Input material
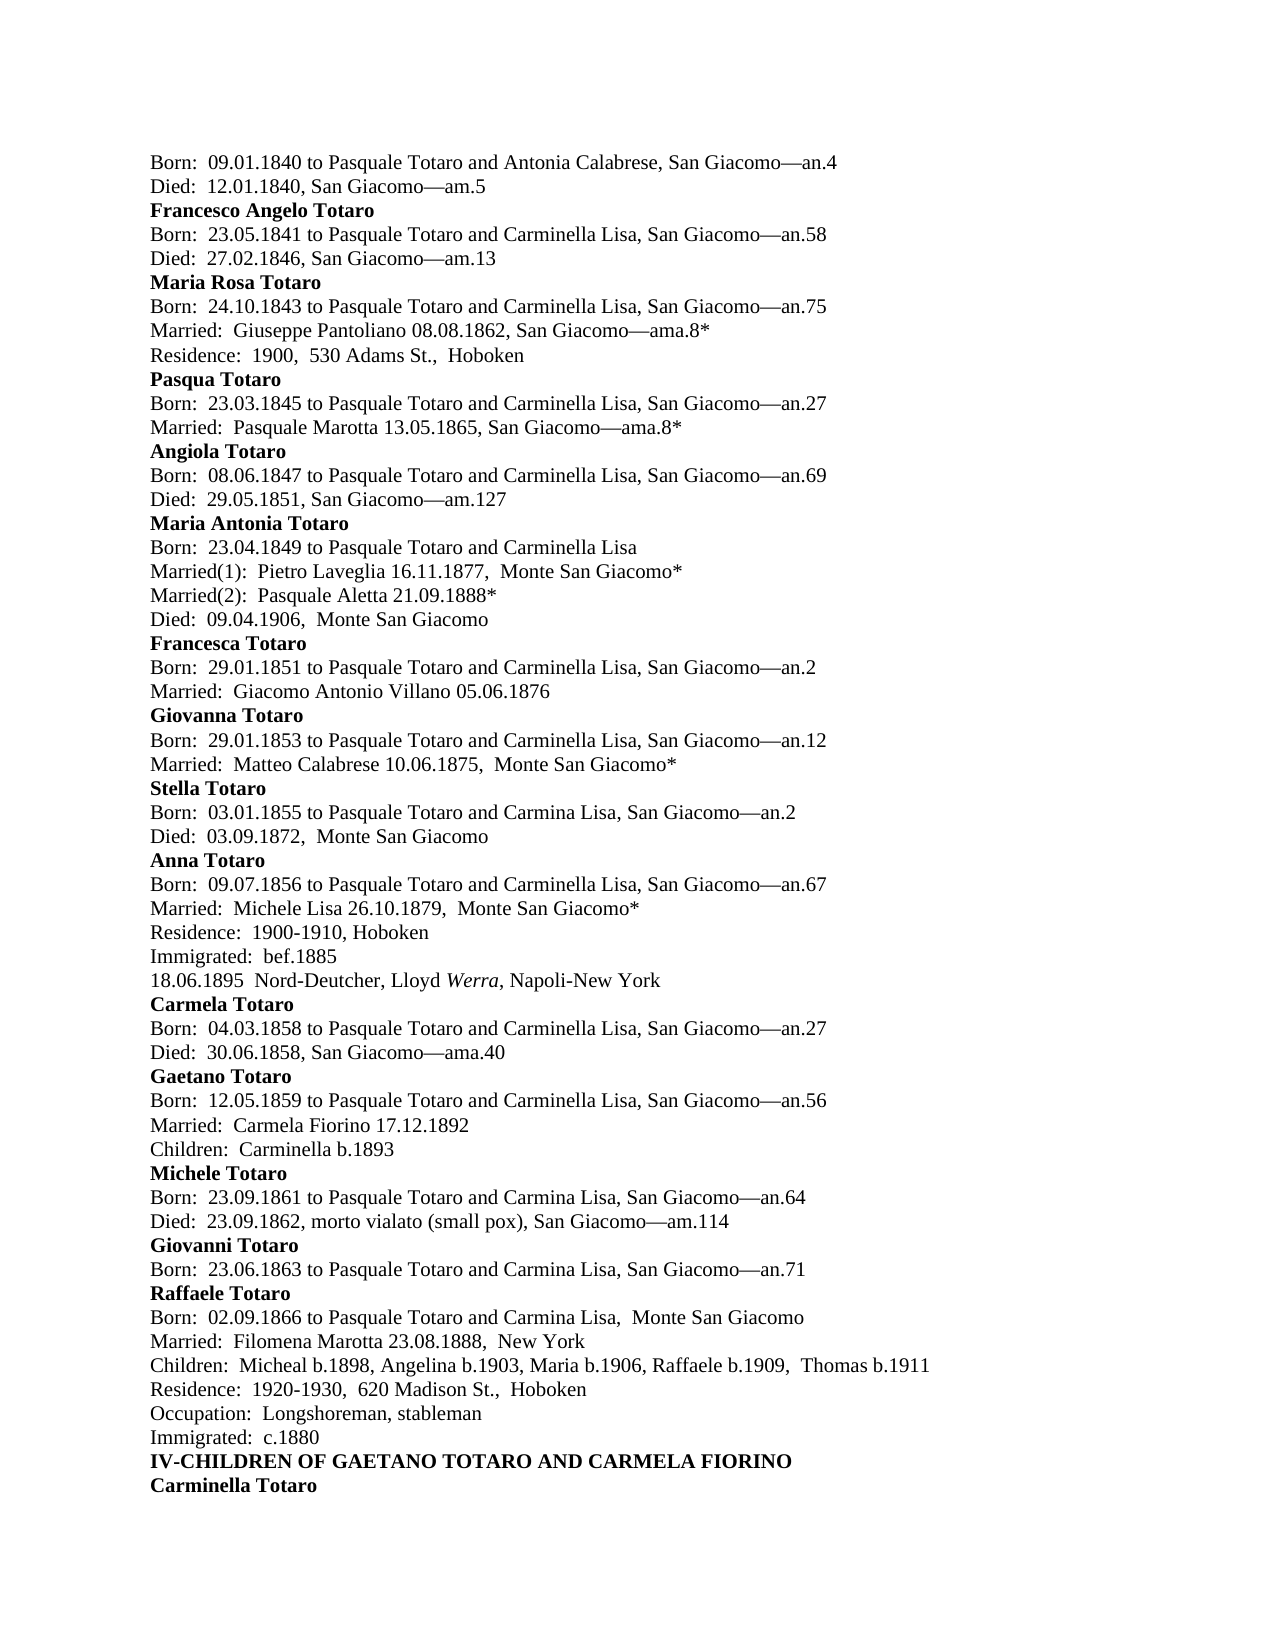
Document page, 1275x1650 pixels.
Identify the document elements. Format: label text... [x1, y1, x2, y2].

text Maria Antonia Totaro [150, 511, 1125, 535]
text Married: Matteo Calabrese 10.06.1875, Monte San Giacomo* [150, 752, 1125, 776]
text Born: 29.01.1853 to Pasquale Totaro and Carminella Lisa, San Giacomo—an.12 [150, 727, 1125, 752]
text Born: 08.06.1847 to Pasquale Totaro and Carminella Lisa, San Giacomo—an.69 [150, 463, 1125, 487]
text Francesca Totaro [150, 631, 1125, 655]
text Carminella Totaro [150, 1473, 1125, 1497]
text Immigrated: c.1880 [150, 1425, 1125, 1449]
text Died: 29.05.1851, San Giacomo—am.127 [150, 487, 1125, 511]
text IV-CHILDREN OF GAETANO TOTARO AND CARMELA FIORINO [150, 1449, 1125, 1473]
text Died: 09.04.1906, Monte San Giacomo [150, 607, 1125, 631]
text Died: 23.09.1862, morto vialato (small pox), San Giacomo—am.114 [150, 1209, 1125, 1233]
text Married: Carmela Fiorino 17.12.1892 [150, 1112, 1125, 1137]
text Maria Rosa Totaro [150, 270, 1125, 294]
text Raffaele Totaro [150, 1281, 1125, 1305]
text Children: Carminella b.1893 [150, 1137, 1125, 1161]
text Anna Totaro [150, 848, 1125, 872]
text Born: 02.09.1866 to Pasquale Totaro and Carmina Lisa, Monte San Giacomo [150, 1305, 1125, 1329]
text Married: Giacomo Antonio Villano 05.06.1876 [150, 679, 1125, 703]
text Francesco Angelo Totaro [150, 198, 1125, 222]
text Married: Michele Lisa 26.10.1879, Monte San Giacomo* [150, 896, 1125, 920]
text Died: 12.01.1840, San Giacomo—am.5 [150, 174, 1125, 198]
text Married: Pasquale Marotta 13.05.1865, San Giacomo—ama.8* [150, 415, 1125, 439]
text Angiola Totaro [150, 439, 1125, 463]
text Giovanna Totaro [150, 703, 1125, 727]
text Born: 29.01.1851 to Pasquale Totaro and Carminella Lisa, San Giacomo—an.2 [150, 655, 1125, 679]
text Pasqua Totaro [150, 367, 1125, 391]
text Died: 30.06.1858, San Giacomo—ama.40 [150, 1040, 1125, 1064]
text Giovanni Totaro [150, 1233, 1125, 1257]
text Residence: 1920-1930, , Hoboken [150, 1377, 1125, 1401]
text Died: 03.09.1872, Monte San Giacomo [150, 824, 1125, 848]
text Born: 12.05.1859 to Pasquale Totaro and Carminella Lisa, San Giacomo—an.56 [150, 1088, 1125, 1112]
text Born: 04.03.1858 to Pasquale Totaro and Carminella Lisa, San Giacomo—an.27 [150, 1016, 1125, 1040]
text Born: 23.04.1849 to Pasquale Totaro and Carminella Lisa [150, 535, 1125, 559]
text Born: 24.10.1843 to Pasquale Totaro and Carminella Lisa, San Giacomo—an.75 [150, 294, 1125, 318]
text 18.06.1895 Nord-Deutcher, Lloyd Werra, Napoli-New York [150, 968, 1125, 992]
text Born: 03.01.1855 to Pasquale Totaro and Carmina Lisa, San Giacomo—an.2 [150, 800, 1125, 824]
text Born: 23.06.1863 to Pasquale Totaro and Carmina Lisa, San Giacomo—an.71 [150, 1257, 1125, 1281]
text Died: 27.02.1846, San Giacomo—am.13 [150, 246, 1125, 270]
text Married: Giuseppe Pantoliano 08.08.1862, San Giacomo—ama.8* [150, 318, 1125, 342]
text Carmela Totaro [150, 992, 1125, 1016]
text Residence: 1900, , Hoboken [150, 342, 1125, 367]
text Immigrated: bef.1885 [150, 944, 1125, 968]
text Gaetano Totaro [150, 1064, 1125, 1088]
text Michele Totaro [150, 1161, 1125, 1185]
text Residence: 1900-1910, Hoboken [150, 920, 1125, 944]
text Born: 09.07.1856 to Pasquale Totaro and Carminella Lisa, San Giacomo—an.67 [150, 872, 1125, 896]
text Born: 23.03.1845 to Pasquale Totaro and Carminella Lisa, San Giacomo—an.27 [150, 391, 1125, 415]
text Born: 23.05.1841 to Pasquale Totaro and Carminella Lisa, San Giacomo—an.58 [150, 222, 1125, 246]
text Married(2): Pasquale Aletta 21.09.1888* [150, 583, 1125, 607]
text Married(1): Pietro Laveglia 16.11.1877, Monte San Giacomo* [150, 559, 1125, 583]
text Born: 23.09.1861 to Pasquale Totaro and Carmina Lisa, San Giacomo—an.64 [150, 1185, 1125, 1209]
text Born: 09.01.1840 to Pasquale Totaro and Antonia Calabrese, San Giacomo—an.4 [150, 150, 1125, 174]
text Occupation: Longshoreman, stableman [150, 1401, 1125, 1425]
text Married: Filomena Marotta 23.08.1888, New York [150, 1329, 1125, 1353]
text Children: Micheal b.1898, Angelina b.1903, Maria b.1906, Raffaele b.1909, Thomas b.1911 [150, 1353, 1125, 1377]
text Stella Totaro [150, 776, 1125, 800]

What is needed
From the entries above, list each line with "Residence" in it.

Solution to the problem
text Residence: 1920-1930, , Hoboken [150, 1377, 1125, 1401]
text Residence: 1900, , Hoboken [150, 342, 1125, 367]
text Residence: 1900-1910, Hoboken [150, 920, 1125, 944]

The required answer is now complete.